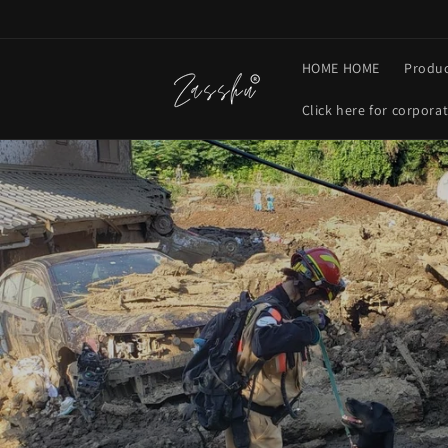
Skip to
content
HOME HOME
Produc
Click here for corpora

▶ What this task involves: Lay out the text read from the rows as a Markdown table, one line per table row, with the columns No. and Line. Leave out blank lines and the pictures.

▶ Written answer:
| No. | Line |
|---|---|
| 1 | Skip to |
| 2 | content |
| 3 | HOME HOME |
| 4 | Produc |
| 5 | Click here for corpora |